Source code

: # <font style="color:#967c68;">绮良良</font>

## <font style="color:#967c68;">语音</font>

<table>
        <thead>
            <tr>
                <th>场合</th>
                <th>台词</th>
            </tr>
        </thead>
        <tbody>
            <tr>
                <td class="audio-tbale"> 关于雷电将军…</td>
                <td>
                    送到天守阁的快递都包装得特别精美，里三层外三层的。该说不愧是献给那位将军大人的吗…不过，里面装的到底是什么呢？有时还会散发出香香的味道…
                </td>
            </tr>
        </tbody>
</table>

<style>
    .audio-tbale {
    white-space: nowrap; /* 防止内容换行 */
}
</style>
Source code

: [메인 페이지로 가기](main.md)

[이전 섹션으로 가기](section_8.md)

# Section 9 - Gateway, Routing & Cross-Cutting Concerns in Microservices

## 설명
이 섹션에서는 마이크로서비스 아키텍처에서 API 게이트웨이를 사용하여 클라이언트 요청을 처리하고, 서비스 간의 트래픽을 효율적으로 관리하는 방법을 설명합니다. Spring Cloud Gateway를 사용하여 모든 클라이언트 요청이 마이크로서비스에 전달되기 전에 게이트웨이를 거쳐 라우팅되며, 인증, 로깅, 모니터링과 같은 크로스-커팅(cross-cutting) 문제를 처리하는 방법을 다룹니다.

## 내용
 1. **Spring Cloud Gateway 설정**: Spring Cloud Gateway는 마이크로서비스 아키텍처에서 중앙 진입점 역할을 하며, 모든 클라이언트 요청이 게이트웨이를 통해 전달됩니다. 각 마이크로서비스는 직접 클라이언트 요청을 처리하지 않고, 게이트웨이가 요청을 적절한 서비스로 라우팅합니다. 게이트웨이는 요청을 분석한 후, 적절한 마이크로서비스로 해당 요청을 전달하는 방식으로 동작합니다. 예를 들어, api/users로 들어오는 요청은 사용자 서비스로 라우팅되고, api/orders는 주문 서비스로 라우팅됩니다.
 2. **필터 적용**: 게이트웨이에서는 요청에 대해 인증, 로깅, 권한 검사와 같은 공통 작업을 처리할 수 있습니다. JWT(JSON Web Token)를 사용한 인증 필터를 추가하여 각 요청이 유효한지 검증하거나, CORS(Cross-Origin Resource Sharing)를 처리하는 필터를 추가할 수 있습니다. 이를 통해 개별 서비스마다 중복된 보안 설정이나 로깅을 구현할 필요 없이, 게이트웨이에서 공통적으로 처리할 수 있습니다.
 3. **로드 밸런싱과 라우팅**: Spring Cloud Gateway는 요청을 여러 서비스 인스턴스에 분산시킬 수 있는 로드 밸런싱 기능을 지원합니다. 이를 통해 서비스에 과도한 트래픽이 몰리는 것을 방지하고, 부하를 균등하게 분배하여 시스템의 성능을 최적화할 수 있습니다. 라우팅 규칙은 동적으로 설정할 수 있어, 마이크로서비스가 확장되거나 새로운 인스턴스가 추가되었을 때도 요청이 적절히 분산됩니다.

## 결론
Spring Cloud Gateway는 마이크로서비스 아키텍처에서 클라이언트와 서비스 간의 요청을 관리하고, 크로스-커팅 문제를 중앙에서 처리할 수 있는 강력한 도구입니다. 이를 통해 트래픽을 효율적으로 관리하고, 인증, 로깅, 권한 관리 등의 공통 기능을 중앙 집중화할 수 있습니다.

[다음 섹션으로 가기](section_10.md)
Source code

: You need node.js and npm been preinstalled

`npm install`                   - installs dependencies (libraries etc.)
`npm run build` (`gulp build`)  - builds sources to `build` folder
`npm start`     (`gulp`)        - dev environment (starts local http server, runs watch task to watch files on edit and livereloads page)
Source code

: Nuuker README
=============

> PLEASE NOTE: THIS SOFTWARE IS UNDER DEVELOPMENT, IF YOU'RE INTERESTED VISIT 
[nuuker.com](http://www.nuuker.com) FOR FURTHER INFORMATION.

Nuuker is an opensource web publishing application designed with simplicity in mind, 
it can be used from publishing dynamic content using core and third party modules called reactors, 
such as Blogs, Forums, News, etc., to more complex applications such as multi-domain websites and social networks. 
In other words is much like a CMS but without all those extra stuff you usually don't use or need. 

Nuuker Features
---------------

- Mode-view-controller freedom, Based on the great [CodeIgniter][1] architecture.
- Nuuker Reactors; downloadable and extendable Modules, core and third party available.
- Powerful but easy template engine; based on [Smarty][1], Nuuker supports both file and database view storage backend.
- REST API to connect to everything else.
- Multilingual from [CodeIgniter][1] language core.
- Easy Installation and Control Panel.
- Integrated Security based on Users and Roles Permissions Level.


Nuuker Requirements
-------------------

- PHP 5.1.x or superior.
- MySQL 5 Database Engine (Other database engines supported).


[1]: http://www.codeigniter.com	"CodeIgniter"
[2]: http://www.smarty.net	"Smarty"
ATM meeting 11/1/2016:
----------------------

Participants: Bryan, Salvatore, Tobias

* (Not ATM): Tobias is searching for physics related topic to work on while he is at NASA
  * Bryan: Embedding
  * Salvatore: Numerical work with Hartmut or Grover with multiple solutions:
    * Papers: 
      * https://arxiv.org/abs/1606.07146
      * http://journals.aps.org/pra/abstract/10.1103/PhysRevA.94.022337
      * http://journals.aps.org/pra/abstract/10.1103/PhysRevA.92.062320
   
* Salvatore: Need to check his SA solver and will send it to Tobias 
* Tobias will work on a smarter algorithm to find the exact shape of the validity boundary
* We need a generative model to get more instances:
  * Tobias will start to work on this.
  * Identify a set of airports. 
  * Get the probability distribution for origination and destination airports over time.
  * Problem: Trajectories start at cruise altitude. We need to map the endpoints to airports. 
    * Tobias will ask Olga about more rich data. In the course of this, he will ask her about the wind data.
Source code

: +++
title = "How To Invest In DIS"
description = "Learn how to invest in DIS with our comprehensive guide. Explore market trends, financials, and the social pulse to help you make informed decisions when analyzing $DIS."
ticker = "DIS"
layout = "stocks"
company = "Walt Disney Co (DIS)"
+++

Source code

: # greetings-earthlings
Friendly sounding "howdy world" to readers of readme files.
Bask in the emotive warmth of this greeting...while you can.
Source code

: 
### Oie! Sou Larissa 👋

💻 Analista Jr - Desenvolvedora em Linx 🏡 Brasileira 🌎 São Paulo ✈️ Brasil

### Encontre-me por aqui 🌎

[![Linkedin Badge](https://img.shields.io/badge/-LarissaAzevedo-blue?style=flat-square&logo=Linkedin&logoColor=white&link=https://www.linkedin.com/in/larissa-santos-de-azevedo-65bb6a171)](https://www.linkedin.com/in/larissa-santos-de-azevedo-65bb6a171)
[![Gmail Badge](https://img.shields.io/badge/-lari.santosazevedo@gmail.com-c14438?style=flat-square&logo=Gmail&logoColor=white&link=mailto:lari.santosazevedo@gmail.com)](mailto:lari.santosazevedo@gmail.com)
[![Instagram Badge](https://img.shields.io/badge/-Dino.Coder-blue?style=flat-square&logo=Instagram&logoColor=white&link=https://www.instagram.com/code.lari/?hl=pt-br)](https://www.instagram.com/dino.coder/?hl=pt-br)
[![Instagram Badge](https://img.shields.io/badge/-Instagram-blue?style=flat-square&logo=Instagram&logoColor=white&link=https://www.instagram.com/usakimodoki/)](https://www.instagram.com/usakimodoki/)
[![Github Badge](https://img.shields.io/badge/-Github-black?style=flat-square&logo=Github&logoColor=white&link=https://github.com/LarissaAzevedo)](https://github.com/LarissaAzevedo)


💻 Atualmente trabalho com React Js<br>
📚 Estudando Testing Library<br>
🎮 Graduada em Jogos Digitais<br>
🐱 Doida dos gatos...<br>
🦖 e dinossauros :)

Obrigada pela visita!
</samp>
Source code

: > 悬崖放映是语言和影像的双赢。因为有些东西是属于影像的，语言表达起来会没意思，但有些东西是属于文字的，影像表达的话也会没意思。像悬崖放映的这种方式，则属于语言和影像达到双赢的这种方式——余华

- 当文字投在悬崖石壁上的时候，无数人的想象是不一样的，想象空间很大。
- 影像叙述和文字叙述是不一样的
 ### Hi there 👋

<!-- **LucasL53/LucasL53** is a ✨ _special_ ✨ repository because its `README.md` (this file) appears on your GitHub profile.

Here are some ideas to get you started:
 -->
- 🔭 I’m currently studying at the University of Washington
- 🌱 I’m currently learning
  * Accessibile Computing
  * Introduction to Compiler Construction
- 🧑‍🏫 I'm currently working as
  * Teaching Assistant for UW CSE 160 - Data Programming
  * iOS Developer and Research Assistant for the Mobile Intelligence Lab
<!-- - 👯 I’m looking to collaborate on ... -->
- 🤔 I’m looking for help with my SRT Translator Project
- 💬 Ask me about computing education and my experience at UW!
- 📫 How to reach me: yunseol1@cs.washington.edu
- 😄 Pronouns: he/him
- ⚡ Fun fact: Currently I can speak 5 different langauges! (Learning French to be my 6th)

ASSIGNED TASK: Copy out the rows word for word, from the line with "dependencies (libraries etc.)" to the line with "In other words", including both of those lines.

FINAL ANSWER:
`npm install`                   - installs dependencies (libraries etc.)
`npm run build` (`gulp build`)  - builds sources to `build` folder
`npm start`     (`gulp`)        - dev environment (starts local http server, runs watch task to watch files on edit and livereloads page)
Source code

: Nuuker README
=============

> PLEASE NOTE: THIS SOFTWARE IS UNDER DEVELOPMENT, IF YOU'RE INTERESTED VISIT 
[nuuker.com](http://www.nuuker.com) FOR FURTHER INFORMATION.

Nuuker is an opensource web publishing application designed with simplicity in mind, 
it can be used from publishing dynamic content using core and third party modules called reactors, 
such as Blogs, Forums, News, etc., to more complex applications such as multi-domain websites and social networks. 
In other words is much like a CMS but without all those extra stuff you usually don't use or need. 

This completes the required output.